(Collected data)

════════════════════

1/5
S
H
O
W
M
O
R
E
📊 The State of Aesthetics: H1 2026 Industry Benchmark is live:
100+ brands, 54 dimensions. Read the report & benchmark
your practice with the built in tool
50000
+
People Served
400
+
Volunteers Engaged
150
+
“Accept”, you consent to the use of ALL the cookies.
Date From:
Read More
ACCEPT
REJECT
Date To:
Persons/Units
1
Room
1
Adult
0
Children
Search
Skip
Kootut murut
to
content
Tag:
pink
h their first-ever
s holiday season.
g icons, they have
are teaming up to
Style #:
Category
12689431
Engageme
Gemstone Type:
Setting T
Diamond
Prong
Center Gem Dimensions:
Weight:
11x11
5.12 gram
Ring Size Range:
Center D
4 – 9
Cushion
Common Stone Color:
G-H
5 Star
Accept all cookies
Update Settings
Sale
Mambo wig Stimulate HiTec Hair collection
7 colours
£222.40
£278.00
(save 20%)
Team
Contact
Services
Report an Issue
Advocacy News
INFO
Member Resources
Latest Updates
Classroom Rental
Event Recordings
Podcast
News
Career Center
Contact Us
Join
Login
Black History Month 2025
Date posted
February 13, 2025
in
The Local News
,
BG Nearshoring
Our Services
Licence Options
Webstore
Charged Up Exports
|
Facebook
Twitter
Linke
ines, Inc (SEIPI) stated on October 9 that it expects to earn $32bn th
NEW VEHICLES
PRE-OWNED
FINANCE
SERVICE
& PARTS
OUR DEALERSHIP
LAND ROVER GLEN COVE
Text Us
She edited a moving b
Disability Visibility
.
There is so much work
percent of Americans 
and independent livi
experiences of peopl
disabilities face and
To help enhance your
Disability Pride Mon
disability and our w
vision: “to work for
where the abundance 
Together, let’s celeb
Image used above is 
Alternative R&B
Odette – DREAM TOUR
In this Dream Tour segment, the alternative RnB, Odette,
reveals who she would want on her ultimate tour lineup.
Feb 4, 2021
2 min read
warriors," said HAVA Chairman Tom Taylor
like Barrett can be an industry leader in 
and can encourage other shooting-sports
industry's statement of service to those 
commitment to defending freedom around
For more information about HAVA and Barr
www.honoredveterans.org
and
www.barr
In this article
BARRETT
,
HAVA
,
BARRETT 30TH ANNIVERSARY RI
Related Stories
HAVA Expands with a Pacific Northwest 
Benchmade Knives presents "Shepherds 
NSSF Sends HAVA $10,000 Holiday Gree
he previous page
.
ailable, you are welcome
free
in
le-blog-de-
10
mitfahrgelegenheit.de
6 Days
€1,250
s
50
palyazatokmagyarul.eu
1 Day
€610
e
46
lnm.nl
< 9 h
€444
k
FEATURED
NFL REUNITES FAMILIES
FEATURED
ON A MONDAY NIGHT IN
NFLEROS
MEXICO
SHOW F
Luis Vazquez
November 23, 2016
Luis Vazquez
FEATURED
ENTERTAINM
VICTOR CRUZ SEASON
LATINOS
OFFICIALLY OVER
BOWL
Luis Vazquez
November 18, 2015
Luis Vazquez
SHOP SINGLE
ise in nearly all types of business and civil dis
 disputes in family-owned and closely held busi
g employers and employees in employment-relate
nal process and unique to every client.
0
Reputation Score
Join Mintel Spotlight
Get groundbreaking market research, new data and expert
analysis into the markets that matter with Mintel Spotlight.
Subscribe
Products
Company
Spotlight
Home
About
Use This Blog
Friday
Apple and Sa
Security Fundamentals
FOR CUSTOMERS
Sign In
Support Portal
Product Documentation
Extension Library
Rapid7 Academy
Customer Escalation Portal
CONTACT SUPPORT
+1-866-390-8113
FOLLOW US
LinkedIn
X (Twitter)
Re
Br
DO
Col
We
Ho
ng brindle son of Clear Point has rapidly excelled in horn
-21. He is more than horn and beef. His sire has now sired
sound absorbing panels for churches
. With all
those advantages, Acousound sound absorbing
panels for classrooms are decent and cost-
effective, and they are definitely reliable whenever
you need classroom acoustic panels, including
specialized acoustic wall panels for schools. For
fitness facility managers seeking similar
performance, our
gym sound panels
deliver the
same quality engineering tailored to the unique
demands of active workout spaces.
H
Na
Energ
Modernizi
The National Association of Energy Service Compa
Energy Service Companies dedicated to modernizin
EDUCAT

════════════════════

PROBLEM REQUIREMENTS: Rewrite the records, changing every occurrence of "Acousound" to "SoundGuard" and leaving all other text unchanged.

RESPONSE TO THE EXERCISE:
1/5
S
H
O
W
M
O
R
E
📊 The State of Aesthetics: H1 2026 Industry Benchmark is live:
100+ brands, 54 dimensions. Read the report & benchmark
your practice with the built in tool
50000
+
People Served
400
+
Volunteers Engaged
150
+
“Accept”, you consent to the use of ALL the cookies.
Date From:
Read More
ACCEPT
REJECT
Date To:
Persons/Units
1
Room
1
Adult
0
Children
Search
Skip
Kootut murut
to
content
Tag:
pink
h their first-ever
s holiday season.
g icons, they have
are teaming up to
Style #:
Category
12689431
Engageme
Gemstone Type:
Setting T
Diamond
Prong
Center Gem Dimensions:
Weight:
11x11
5.12 gram
Ring Size Range:
Center D
4 – 9
Cushion
Common Stone Color:
G-H
5 Star
Accept all cookies
Update Settings
Sale
Mambo wig Stimulate HiTec Hair collection
7 colours
£222.40
£278.00
(save 20%)
Team
Contact
Services
Report an Issue
Advocacy News
INFO
Member Resources
Latest Updates
Classroom Rental
Event Recordings
Podcast
News
Career Center
Contact Us
Join
Login
Black History Month 2025
Date posted
February 13, 2025
in
The Local News
,
BG Nearshoring
Our Services
Licence Options
Webstore
Charged Up Exports
|
Facebook
Twitter
Linke
ines, Inc (SEIPI) stated on October 9 that it expects to earn $32bn th
NEW VEHICLES
PRE-OWNED
FINANCE
SERVICE
& PARTS
OUR DEALERSHIP
LAND ROVER GLEN COVE
Text Us
She edited a moving b
Disability Visibility
.
There is so much work
percent of Americans 
and independent livi
experiences of peopl
disabilities face and
To help enhance your
Disability Pride Mon
disability and our w
vision: “to work for
where the abundance 
Together, let’s celeb
Image used above is 
Alternative R&B
Odette – DREAM TOUR
In this Dream Tour segment, the alternative RnB, Odette,
reveals who she would want on her ultimate tour lineup.
Feb 4, 2021
2 min read
warriors," said HAVA Chairman Tom Taylor
like Barrett can be an industry leader in 
and can encourage other shooting-sports
industry's statement of service to those 
commitment to defending freedom around
For more information about HAVA and Barr
www.honoredveterans.org
and
www.barr
In this article
BARRETT
,
HAVA
,
BARRETT 30TH ANNIVERSARY RI
Related Stories
HAVA Expands with a Pacific Northwest 
Benchmade Knives presents "Shepherds 
NSSF Sends HAVA $10,000 Holiday Gree
he previous page
.
ailable, you are welcome
free
in
le-blog-de-
10
mitfahrgelegenheit.de
6 Days
€1,250
s
50
palyazatokmagyarul.eu
1 Day
€610
e
46
lnm.nl
< 9 h
€444
k
FEATURED
NFL REUNITES FAMILIES
FEATURED
ON A MONDAY NIGHT IN
NFLEROS
MEXICO
SHOW F
Luis Vazquez
November 23, 2016
Luis Vazquez
FEATURED
ENTERTAINM
VICTOR CRUZ SEASON
LATINOS
OFFICIALLY OVER
BOWL
Luis Vazquez
November 18, 2015
Luis Vazquez
SHOP SINGLE
ise in nearly all types of business and civil dis
 disputes in family-owned and closely held busi
g employers and employees in employment-relate
nal process and unique to every client.
0
Reputation Score
Join Mintel Spotlight
Get groundbreaking market research, new data and expert
analysis into the markets that matter with Mintel Spotlight.
Subscribe
Products
Company
Spotlight
Home
About
Use This Blog
Friday
Apple and Sa
Security Fundamentals
FOR CUSTOMERS
Sign In
Support Portal
Product Documentation
Extension Library
Rapid7 Academy
Customer Escalation Portal
CONTACT SUPPORT
+1-866-390-8113
FOLLOW US
LinkedIn
X (Twitter)
Re
Br
DO
Col
We
Ho
ng brindle son of Clear Point has rapidly excelled in horn
-21. He is more than horn and beef. His sire has now sired
sound absorbing panels for churches
. With all
those advantages, SoundGuard sound absorbing
panels for classrooms are decent and cost-
effective, and they are definitely reliable whenever
you need classroom acoustic panels, including
specialized acoustic wall panels for schools. For
fitness facility managers seeking similar
performance, our
gym sound panels
deliver the
same quality engineering tailored to the unique
demands of active workout spaces.
H
Na
Energ
Modernizi
The National Association of Energy Service Compa
Energy Service Companies dedicated to modernizin
EDUCAT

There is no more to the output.